Mr Tillerson became convinced that Mr Trump’s statements were really coming from the UAE ambassador to Washington, Youssef Al Otaiba, who has cultivated the President’s son-in-law, Jared Kushner.

A “close associate” of the Secretary of State told the media: “Rex put two and two together and concluded that this absolutely vacuous kid (Kushner) was running a second foreign policy out of the White House family quarters… What a mess!”

Gen Mattis, too, was authorising people to speak on his behalf. One senior American military officer commented: “Every time we have asked the Qataris for something they have said ‘yes’. They have been absolutely first rate on Isis. The Saudis, on the other hand, have been nothing but trouble, in Yemen especially. Yemen has been a disaster, a stain – and now there is this going on.”

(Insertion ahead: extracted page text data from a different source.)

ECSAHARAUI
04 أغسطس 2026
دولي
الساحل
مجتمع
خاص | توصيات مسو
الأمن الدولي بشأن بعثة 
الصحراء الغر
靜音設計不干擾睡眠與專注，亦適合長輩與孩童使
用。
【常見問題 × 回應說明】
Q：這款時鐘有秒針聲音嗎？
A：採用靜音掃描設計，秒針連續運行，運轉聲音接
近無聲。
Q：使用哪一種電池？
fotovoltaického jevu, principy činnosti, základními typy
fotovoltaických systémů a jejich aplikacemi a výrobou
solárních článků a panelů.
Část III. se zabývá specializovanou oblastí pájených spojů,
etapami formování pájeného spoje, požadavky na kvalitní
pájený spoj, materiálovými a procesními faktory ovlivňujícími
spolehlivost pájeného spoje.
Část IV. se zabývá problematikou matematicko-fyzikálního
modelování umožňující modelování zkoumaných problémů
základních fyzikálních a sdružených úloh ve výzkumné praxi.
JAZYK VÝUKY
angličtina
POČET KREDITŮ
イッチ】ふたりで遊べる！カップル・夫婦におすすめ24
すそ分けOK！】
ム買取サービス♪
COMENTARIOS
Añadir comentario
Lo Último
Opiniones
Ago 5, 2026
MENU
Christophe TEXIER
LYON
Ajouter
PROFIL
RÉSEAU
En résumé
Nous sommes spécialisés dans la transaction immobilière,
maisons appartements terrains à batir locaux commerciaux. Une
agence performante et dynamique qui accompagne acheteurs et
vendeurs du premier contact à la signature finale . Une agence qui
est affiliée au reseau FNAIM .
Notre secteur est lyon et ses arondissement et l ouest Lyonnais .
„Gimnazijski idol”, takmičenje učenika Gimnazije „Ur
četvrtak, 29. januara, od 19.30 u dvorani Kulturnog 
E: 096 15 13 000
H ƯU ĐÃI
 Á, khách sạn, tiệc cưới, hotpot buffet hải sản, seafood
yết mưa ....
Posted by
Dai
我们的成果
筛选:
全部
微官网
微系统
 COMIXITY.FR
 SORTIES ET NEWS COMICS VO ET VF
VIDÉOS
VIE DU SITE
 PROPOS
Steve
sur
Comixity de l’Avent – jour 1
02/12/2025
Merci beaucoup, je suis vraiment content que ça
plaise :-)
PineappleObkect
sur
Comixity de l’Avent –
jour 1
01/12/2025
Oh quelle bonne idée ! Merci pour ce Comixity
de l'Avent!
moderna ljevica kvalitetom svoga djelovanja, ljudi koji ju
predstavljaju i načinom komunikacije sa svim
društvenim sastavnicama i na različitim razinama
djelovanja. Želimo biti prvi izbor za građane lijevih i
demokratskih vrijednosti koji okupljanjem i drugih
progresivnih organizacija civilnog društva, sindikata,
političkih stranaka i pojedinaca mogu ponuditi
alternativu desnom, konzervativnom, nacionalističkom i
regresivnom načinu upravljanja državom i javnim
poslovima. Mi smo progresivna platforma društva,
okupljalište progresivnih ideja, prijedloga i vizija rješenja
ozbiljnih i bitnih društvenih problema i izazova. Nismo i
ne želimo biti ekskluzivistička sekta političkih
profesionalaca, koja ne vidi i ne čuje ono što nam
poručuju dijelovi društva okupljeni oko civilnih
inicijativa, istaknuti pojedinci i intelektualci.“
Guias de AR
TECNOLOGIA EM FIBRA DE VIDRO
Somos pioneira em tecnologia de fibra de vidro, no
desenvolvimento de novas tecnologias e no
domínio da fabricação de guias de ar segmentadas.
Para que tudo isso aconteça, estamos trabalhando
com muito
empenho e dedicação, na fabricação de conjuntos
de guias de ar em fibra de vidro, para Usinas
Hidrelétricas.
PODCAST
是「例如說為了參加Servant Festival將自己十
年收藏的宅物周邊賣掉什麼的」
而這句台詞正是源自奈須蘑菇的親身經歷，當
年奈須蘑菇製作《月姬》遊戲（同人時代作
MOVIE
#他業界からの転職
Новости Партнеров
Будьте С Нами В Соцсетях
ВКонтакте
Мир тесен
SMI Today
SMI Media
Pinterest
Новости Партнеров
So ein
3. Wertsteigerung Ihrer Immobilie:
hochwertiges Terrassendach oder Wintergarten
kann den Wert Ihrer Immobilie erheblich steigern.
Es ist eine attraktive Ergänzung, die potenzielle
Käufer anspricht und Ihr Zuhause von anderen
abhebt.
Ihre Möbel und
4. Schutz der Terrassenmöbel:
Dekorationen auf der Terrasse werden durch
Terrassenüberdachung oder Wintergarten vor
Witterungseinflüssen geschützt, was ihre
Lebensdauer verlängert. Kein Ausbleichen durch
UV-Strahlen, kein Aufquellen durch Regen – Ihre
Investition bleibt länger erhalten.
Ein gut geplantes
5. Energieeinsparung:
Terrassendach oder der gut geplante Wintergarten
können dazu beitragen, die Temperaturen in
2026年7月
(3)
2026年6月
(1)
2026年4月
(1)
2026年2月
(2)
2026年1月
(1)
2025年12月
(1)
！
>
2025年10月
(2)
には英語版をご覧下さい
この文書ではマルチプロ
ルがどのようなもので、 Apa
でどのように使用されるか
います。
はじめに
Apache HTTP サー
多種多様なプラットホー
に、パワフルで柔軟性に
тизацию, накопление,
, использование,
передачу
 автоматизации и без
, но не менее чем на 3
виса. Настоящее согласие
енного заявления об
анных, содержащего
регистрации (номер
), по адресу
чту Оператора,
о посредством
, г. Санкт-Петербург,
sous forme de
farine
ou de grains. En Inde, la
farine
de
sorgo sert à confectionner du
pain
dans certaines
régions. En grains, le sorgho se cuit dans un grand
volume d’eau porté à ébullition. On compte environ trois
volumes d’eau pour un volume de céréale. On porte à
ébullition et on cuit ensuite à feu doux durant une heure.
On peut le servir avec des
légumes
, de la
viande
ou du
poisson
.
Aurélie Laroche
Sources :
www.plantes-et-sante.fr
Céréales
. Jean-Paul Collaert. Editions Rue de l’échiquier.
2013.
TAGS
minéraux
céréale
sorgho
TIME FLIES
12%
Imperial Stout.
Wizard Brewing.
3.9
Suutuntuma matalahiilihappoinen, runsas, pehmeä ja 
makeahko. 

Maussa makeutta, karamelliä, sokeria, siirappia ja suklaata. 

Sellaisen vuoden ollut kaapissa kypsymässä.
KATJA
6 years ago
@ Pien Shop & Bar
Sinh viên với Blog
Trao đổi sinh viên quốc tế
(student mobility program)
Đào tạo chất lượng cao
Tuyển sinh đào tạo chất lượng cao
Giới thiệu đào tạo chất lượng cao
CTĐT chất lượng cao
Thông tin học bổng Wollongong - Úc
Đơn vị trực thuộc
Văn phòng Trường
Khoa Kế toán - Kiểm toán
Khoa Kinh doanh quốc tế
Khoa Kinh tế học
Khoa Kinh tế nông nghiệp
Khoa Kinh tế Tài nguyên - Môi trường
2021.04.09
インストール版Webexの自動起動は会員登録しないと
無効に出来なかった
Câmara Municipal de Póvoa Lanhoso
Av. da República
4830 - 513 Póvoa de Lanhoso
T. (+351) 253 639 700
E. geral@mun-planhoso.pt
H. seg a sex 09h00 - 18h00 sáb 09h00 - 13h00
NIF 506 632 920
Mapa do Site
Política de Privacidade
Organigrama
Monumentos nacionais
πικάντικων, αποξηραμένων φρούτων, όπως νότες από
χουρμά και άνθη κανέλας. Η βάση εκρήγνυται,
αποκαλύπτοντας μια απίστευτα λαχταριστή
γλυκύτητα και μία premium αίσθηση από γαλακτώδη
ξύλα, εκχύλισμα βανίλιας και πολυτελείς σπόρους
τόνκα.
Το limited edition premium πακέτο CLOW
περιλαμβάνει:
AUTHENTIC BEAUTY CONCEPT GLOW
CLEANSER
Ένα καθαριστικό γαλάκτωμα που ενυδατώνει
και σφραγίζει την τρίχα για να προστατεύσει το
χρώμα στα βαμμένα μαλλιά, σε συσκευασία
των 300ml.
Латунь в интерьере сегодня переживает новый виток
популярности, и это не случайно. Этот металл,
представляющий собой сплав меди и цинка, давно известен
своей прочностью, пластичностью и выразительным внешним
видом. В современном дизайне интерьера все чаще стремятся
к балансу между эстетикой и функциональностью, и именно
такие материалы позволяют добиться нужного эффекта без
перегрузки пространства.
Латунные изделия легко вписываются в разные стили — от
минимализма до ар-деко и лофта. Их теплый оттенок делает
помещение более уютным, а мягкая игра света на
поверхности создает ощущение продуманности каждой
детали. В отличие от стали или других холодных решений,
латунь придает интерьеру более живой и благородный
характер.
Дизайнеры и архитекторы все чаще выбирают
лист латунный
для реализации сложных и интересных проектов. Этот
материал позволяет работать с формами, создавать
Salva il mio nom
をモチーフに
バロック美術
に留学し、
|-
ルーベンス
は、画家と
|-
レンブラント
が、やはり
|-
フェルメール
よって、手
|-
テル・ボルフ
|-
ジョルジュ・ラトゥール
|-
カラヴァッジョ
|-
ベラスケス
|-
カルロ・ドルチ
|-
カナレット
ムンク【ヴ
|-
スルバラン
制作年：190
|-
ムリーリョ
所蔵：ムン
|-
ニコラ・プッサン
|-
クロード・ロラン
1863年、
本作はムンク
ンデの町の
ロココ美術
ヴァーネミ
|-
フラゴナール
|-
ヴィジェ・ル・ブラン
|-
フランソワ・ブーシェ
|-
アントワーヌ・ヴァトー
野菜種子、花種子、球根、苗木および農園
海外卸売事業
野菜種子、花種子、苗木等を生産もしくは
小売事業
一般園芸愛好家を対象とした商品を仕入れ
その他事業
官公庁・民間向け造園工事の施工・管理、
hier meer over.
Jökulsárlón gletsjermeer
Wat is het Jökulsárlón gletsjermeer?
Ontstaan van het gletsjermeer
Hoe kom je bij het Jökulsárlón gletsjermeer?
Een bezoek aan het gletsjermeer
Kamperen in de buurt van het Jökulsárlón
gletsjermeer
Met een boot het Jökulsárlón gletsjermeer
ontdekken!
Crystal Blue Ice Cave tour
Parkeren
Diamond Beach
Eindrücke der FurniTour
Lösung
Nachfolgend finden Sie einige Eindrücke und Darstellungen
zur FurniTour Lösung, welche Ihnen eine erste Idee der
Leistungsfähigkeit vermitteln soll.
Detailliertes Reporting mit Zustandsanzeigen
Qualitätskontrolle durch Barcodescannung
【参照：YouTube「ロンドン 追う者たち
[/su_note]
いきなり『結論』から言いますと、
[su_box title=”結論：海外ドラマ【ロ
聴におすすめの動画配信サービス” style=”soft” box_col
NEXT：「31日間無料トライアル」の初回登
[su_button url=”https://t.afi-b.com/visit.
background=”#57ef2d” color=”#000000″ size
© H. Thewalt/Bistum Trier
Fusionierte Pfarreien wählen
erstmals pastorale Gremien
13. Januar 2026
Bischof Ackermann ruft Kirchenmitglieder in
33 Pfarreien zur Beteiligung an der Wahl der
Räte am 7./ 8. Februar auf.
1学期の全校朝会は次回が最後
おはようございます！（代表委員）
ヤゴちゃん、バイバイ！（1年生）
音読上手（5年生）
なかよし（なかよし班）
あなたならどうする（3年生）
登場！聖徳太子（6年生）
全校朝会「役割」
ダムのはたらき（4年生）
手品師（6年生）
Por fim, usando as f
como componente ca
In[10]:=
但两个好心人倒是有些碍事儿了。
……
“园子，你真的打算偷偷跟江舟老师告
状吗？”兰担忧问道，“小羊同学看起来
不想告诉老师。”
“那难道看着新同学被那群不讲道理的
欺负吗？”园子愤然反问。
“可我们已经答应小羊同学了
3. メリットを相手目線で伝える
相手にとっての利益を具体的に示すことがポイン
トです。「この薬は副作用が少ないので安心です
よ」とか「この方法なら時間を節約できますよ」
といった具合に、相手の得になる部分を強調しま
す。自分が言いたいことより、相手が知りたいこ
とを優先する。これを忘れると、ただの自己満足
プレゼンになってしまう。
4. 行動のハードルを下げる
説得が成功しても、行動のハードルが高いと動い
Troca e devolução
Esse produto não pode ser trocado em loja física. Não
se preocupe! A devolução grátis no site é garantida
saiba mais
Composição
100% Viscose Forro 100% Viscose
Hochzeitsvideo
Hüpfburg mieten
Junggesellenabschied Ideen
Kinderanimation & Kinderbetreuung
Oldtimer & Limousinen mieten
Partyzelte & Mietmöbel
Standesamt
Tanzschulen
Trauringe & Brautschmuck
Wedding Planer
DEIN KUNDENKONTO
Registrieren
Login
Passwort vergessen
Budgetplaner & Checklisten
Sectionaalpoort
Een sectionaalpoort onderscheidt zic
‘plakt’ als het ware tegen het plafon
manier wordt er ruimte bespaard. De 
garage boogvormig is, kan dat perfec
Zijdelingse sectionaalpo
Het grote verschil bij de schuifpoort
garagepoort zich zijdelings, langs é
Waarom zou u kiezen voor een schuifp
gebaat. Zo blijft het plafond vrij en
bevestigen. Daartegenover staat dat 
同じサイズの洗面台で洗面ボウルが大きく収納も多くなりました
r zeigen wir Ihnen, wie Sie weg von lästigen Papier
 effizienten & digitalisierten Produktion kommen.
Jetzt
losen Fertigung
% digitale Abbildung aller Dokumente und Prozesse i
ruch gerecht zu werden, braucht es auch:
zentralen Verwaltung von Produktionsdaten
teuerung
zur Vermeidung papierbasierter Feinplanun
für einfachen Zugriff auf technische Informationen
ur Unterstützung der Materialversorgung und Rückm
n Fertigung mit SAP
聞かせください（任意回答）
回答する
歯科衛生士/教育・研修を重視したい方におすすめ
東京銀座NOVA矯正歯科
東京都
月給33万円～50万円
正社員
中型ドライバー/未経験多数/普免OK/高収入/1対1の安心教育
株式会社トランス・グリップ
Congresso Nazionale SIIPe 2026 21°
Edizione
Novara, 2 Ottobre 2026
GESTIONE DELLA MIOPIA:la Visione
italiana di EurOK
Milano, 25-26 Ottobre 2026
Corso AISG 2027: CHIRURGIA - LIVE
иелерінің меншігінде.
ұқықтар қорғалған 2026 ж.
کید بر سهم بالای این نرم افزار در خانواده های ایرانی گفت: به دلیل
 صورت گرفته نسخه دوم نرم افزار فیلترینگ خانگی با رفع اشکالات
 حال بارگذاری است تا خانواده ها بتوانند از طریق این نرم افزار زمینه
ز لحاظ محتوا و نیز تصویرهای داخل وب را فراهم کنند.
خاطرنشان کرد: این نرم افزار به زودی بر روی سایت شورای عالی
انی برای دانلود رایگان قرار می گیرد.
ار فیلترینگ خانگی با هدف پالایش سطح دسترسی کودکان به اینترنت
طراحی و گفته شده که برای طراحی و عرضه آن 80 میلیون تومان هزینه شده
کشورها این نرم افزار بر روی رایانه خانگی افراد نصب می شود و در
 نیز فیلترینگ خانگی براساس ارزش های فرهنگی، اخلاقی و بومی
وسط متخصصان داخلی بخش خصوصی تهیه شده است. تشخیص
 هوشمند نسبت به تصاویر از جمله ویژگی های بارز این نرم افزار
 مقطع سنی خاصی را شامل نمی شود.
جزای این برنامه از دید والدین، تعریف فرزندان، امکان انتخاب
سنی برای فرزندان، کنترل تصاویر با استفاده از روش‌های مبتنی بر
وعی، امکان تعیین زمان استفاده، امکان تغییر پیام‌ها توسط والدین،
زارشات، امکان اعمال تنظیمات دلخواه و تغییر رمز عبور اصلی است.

General David Petraeus, the former head of the US military, pointed out that the Saudis had claimed that Qatar was backing terrorism by hosting Hamas and the Taliban, when in fact Doha had invited the two groups to come at the request of the US.

Six days after Mr Trump’s public support for the Saudis in the dispute, Gen Mattis met with Qatari defence minister Khalid al-Attiyah to sign the agreement to ship the F-35 warplanes. Officials in Mr Tillerson’s State Department privately encouraged the Qataris to put forward their own demands to the Saudi alliance.

Turkey has offered to send more troops to protect Qatar: the Iranians have flown in supplies to counter the blockade. But, at the end, the outcome of this stand-off in the Gulf may well depend to a large extent on what happens in the stand-off in the administration of Donald Trump.